I know they last only few minutes,but this is still huge amount of heat.

I just went to your web page that has all your reviews and such. It been a long time since I've been there and it has grown impressively. Thank you HKJ for all your efforts. Anyone wanting to purchase flashlight related stuff should check out your site before purchasing.

Your calculations are a bit off (it is I*V*R, not I^2*R). Power at 30A is ~100W, not 900W, and internal resistance is 0.05 ohm. 100*0.05 = 5W. That’s not too much to cope with for just 3 minutes.

Nope, power loss in a resistor (or cell IR) is I*I*R -> 30*30*0.05 -> 45 watts. 50 milliohms IR is huge for a 30 amp cell… should be under 10 milliohms.

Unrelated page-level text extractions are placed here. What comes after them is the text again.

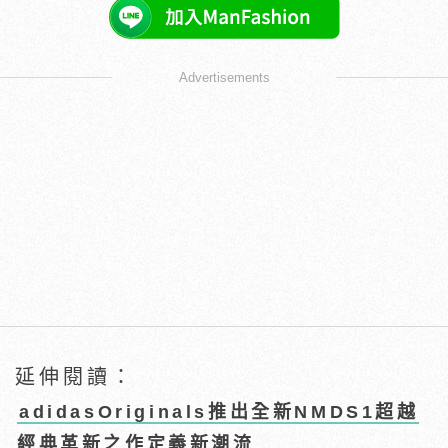
Advertisements
延伸閱讀：
adidasOriginals推出全新NMDS1超越
經典革新之作定義新潮流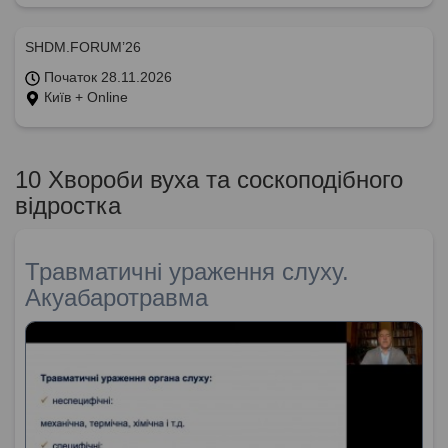
SHDM.FORUM’26
Початок 28.11.2026
Київ + Online
10 Хвороби вуха та соскоподібного
відростка
Травматичні ураження слуху.
Акуабаротравма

I do not have a temperature sensor on that test station (It requires a bench multimeter).

I doubt you can calculate power that way, the internal resistance is not a regular resistor, but a combination of chemical processes and resistances in the construction. The last part will generate heat according to ohms low, but I doubt the chemical processes follows ohms law.

The internal resistance is calculated from the slope on the "Protection test", the lowest value I got from the 10 runs was 0.045 ohm.

Could you tell me how exactly do you calculate resistance from protection test?(I think I know why resistance numbers aren’t accurate with this method) .dU/dI method (at around 50% SOC ) directly from discharge graphs should give more realistic results.For example,this cell has dU=50mV for dI=2A (between 3-5A,or 5-7A,basically same result) which gives internal resistance of 25mOhm,which sounds more realistic(but still little to high,how do you measure voltage,4 wire?)Of course,internal resistance isn’t constant during discharge,it’s a function of voltage,but if I remember correctly,above method is close to method that it’s used by most cell manufacturers(AC 1kHz).

It is explained in the linked article. AC impedance is always considerable lower than DC resistance, i.e. do not expect the same numbers as published by manufacturers. I wrote a bit about it here: http://lygte-info.dk/info/Internal%20impedance%20UK.html .

I do use four terminal, but has a (very) few mOhm in the connection.